▸ DATA:
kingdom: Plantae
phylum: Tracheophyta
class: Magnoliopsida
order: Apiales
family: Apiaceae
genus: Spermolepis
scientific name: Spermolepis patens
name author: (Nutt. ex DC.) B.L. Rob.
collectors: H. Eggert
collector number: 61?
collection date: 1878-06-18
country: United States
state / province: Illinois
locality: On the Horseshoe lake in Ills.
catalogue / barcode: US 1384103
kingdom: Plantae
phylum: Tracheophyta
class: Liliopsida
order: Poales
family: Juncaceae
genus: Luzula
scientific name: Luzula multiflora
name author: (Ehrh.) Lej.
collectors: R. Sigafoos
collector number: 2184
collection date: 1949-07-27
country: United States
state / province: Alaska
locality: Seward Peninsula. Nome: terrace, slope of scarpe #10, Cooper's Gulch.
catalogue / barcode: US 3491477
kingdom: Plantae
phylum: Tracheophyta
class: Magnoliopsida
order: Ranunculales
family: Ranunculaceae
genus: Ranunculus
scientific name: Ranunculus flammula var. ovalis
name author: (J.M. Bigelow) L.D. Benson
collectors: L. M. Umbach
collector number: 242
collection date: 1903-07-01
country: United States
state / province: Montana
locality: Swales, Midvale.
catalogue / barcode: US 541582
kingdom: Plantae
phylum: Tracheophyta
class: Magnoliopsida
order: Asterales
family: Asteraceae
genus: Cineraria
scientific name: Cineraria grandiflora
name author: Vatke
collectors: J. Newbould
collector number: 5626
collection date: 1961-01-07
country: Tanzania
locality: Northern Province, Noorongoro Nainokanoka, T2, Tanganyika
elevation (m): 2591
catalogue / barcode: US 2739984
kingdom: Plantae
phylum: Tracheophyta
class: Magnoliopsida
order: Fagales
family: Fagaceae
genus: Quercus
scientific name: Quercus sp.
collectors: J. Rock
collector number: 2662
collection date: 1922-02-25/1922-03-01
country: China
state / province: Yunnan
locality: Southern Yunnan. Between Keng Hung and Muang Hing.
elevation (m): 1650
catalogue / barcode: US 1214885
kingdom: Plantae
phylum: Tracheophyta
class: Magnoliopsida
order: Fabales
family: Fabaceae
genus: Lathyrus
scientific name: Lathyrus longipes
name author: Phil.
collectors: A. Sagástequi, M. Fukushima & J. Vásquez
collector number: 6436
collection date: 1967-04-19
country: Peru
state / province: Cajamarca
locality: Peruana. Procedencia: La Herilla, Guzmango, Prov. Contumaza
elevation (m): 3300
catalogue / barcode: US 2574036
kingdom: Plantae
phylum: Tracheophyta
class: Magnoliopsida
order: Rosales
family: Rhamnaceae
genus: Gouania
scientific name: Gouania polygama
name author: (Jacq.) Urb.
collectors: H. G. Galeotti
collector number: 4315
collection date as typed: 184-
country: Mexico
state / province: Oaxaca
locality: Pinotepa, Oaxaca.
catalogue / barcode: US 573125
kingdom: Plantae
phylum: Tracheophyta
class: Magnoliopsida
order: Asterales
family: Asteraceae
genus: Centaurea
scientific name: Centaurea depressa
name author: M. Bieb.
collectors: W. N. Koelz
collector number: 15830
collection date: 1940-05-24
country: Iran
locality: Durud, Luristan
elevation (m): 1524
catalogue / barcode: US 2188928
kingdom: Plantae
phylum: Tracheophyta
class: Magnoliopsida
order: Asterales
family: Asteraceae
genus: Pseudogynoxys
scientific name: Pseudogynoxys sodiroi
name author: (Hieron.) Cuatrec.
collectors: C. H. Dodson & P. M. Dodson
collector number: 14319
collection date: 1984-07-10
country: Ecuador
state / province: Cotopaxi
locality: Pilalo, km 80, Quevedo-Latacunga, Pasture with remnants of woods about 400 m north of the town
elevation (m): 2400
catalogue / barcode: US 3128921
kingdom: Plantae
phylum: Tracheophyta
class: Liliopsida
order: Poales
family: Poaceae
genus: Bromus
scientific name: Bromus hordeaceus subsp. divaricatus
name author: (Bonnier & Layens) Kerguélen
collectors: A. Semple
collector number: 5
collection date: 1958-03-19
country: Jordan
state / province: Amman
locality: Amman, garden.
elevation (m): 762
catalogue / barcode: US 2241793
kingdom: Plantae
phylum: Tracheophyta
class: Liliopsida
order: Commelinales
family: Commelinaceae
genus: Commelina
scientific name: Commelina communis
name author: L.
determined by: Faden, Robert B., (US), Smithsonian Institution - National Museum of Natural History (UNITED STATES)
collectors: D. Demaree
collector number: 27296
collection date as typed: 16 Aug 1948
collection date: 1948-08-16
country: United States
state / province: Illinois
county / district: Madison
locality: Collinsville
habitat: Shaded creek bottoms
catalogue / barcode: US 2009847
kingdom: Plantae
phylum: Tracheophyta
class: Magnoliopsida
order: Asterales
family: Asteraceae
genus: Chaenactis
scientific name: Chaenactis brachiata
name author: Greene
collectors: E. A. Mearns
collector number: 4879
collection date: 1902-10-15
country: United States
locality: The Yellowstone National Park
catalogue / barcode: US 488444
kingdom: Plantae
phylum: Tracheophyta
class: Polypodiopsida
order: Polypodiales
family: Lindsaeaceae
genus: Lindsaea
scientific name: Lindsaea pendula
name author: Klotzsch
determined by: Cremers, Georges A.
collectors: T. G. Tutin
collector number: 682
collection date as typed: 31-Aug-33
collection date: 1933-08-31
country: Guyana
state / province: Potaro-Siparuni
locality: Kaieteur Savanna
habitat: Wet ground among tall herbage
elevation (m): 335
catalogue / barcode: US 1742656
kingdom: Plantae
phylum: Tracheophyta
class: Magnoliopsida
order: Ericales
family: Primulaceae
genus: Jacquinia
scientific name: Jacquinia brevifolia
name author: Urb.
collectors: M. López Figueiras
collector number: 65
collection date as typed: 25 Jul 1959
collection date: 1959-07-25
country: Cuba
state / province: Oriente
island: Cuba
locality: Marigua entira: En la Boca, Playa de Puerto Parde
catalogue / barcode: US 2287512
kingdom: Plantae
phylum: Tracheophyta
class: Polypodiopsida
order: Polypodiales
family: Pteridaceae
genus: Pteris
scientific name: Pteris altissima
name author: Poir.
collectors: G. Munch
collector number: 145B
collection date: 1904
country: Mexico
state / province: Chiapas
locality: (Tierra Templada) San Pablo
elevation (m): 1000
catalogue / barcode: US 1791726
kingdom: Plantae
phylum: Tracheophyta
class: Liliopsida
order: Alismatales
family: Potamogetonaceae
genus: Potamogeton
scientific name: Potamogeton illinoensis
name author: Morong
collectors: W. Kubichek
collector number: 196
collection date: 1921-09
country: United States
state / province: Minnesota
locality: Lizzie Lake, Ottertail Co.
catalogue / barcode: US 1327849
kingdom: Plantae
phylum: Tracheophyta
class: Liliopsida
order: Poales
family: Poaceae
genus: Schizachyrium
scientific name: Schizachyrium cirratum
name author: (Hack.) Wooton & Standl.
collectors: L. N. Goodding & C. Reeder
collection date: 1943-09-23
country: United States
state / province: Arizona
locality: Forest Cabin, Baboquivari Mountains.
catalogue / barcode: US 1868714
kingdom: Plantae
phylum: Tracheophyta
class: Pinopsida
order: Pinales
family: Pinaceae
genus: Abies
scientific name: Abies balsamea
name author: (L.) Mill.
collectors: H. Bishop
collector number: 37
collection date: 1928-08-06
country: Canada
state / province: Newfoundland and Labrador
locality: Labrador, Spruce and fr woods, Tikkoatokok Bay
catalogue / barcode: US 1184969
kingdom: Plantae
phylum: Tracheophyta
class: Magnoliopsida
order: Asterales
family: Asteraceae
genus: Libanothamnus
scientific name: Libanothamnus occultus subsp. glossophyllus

▸ SET TASK:
Reproduce the lines of the material above verbatim, starting at the line that contains "collection date: 1902-10-15" and ending at the line that contains "genus: Lindsaea", both included.

▸ RESULT FOR THIS EXERCISE:
collection date: 1902-10-15
country: United States
locality: The Yellowstone National Park
catalogue / barcode: US 488444
kingdom: Plantae
phylum: Tracheophyta
class: Polypodiopsida
order: Polypodiales
family: Lindsaeaceae
genus: Lindsaea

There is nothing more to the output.